Orden de trabajo A
Reproduce del pasaje sobre el poema «Ahora» todo lo que va desde «Cinematográficamente» hasta «vi que se movieran los pétalos.», ambos incluidos.
Orden de trabajo B
Prosigue el pasaje sobre el poema «Ahora» a partir de su último verso.

Pasaje de origen
● ● ● ● ● ● ●
En 1958, recupera esa experiencia en el hermoso poema «Ahora»:
Antes me quedaba esperando que el trébol
se abriera o se cerrara,
pero nunca lo veía.
Era demasiado impaciente,
o el movimiento demasiado sutil,
imperceptible
y más que pasajero.
Aquella que yo era a los cinco años se cansaba de esperar
y al mirar de nuevo estaba
…. ¡cerrado todo ya por la noche!
Volvía a perdérmelo
otra vez.
Cinematográficamente
he grabado la apertura de la escholtzia
un alba de principios de verano.
Me proporcionó una aguda conciencia del paso del tiempo,
de características y valores exactos a la luz,
pero no vi el movimiento
No vi con mi propia y directa percepción que se movieran los pétalos.
Luego, en la película, parecían abrirse de repente,
pero, en aquel momento,
aunque no quité ojo
y sentí que el tiempo no se movía tanto como él era movido,
y sentí
una unidad de tiempo y de lugar con otros tiempos y lugares,
aun así, no vi que se movieran los pétalos.
No vi que se abrieran.
● ● ● ● ● ● ●
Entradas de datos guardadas
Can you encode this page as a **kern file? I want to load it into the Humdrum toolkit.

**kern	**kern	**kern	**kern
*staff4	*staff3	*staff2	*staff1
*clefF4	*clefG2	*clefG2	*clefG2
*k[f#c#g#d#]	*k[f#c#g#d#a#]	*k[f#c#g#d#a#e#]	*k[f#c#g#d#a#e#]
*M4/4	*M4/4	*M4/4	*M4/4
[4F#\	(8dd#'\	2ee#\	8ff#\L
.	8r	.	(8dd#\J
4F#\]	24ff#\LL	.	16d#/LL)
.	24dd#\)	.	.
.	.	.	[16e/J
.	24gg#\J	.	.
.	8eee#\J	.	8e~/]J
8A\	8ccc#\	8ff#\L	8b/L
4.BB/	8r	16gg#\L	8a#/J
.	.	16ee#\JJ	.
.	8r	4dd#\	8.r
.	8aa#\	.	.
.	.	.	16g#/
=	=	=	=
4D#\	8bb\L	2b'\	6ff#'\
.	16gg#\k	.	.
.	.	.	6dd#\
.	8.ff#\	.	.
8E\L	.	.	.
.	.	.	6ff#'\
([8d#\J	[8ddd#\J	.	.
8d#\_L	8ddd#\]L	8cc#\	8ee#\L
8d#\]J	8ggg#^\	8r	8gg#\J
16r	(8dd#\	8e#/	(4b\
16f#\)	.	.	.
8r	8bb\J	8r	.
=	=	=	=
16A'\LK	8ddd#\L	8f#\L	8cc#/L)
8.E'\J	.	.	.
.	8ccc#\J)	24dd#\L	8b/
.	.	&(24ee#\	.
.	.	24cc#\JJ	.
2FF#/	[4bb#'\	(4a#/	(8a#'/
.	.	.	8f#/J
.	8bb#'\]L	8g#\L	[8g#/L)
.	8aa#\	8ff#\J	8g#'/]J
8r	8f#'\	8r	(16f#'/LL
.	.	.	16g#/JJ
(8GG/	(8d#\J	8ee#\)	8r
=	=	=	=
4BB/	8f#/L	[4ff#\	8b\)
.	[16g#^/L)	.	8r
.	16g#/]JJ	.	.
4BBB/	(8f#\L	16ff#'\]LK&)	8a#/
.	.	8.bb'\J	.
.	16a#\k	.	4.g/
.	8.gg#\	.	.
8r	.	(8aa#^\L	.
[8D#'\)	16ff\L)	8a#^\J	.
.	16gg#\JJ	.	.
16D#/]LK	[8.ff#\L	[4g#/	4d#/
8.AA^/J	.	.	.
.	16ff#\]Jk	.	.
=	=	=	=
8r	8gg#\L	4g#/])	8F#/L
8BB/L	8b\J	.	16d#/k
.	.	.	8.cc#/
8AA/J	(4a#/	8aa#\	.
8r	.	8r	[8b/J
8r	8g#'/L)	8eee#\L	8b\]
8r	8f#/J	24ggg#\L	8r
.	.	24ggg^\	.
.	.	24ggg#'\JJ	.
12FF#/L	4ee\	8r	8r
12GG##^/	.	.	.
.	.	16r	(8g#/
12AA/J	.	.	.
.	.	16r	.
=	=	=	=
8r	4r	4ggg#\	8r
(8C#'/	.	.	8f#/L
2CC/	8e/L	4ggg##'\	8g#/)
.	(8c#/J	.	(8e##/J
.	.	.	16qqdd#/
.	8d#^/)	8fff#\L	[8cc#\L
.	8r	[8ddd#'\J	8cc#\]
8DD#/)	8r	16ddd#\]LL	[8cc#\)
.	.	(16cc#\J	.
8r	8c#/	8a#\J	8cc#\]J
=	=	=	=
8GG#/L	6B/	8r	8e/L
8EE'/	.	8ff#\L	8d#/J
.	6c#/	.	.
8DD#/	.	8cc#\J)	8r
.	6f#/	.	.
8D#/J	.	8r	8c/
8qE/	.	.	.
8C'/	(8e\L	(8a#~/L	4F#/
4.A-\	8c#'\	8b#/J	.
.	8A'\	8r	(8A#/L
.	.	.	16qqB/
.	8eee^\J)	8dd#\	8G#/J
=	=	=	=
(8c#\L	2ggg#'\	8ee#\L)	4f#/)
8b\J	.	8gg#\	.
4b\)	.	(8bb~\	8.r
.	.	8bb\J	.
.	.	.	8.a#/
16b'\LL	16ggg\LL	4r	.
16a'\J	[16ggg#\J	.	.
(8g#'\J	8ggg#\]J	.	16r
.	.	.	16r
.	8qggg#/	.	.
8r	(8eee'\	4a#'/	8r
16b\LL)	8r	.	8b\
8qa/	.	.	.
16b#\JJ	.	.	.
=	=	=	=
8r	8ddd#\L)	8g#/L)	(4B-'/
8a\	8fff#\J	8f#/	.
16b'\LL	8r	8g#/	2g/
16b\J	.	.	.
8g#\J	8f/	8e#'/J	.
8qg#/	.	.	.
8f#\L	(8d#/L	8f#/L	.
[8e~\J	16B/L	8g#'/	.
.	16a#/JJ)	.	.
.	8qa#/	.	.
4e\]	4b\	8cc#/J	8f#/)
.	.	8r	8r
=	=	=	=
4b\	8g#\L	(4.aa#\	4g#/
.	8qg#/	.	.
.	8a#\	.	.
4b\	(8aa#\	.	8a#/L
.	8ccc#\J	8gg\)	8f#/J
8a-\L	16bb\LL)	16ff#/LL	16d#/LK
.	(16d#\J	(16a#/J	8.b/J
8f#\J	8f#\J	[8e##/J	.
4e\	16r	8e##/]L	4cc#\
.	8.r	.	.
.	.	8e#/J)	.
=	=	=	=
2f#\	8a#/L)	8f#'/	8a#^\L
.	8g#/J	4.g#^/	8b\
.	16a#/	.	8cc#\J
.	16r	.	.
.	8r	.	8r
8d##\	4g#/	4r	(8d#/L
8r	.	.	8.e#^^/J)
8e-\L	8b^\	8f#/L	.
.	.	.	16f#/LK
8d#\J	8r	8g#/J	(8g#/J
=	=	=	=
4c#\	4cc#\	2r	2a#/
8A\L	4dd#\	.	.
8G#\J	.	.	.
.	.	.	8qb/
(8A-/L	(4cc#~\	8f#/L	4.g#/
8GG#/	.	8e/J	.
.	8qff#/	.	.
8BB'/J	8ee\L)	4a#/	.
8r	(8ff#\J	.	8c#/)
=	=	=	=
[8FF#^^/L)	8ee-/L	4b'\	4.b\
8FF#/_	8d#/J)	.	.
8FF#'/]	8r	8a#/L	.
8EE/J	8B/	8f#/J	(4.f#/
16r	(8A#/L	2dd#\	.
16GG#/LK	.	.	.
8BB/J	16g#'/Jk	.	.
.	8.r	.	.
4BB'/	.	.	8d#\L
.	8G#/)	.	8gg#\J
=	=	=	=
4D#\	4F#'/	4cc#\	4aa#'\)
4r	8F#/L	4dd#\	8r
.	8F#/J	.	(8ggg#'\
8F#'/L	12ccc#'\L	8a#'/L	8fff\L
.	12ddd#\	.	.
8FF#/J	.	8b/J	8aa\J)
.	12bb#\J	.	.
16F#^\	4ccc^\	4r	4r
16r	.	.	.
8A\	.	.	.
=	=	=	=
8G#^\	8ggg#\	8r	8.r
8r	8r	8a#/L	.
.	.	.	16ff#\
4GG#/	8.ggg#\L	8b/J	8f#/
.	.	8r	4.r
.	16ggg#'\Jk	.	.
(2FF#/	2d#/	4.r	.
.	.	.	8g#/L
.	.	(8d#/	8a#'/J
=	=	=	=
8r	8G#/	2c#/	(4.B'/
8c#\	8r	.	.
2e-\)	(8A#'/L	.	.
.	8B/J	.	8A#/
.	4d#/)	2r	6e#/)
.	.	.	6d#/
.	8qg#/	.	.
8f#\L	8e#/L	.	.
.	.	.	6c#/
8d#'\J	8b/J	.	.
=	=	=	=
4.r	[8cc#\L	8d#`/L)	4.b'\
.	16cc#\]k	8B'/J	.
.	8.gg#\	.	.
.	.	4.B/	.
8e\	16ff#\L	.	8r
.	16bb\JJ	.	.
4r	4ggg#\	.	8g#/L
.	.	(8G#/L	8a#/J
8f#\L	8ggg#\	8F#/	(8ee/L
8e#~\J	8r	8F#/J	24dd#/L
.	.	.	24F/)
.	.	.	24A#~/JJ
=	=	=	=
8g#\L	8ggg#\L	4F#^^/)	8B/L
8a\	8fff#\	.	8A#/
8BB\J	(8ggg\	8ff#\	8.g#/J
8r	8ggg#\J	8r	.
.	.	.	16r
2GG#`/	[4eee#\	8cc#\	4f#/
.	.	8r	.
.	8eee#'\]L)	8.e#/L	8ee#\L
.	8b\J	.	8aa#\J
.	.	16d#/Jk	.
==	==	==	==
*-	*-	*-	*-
● ● ● ● ● ● ●
Respuesta escrita A
Cinematográficamente
he grabado la apertura de la escholtzia
un alba de principios de verano.
Me proporcionó una aguda conciencia del paso del tiempo,
de características y valores exactos a la luz,
pero no vi el movimiento
No vi con mi propia y directa percepción que se movieran los pétalos.
Luego, en la película, parecían abrirse de repente,
pero, en aquel momento,
aunque no quité ojo
y sentí que el tiempo no se movía tanto como él era movido,
y sentí
una unidad de tiempo y de lugar con otros tiempos y lugares,
aun así, no vi que se movieran los pétalos.

Respuesta escrita B
Estaban cerrados,
Y luego abiertos,
Y entre una cosa y otra percibí muchas fases,
pero no vi su movimiento al abrirse.
Mi cadencia y mi ritmo no podían observar el ritmo al que se abrían.
Lo importante de la poesía es que una tiene que seguir
haciéndola.
La gente tiene que seguir haciéndola.
Lo viejo no sirve de nada
cuando es viejo.
Procede del instante
y perdura un instante.
Tómatela ahora
deprisa
sin agua.
¡Ya!
Mañana habrá otra cosa.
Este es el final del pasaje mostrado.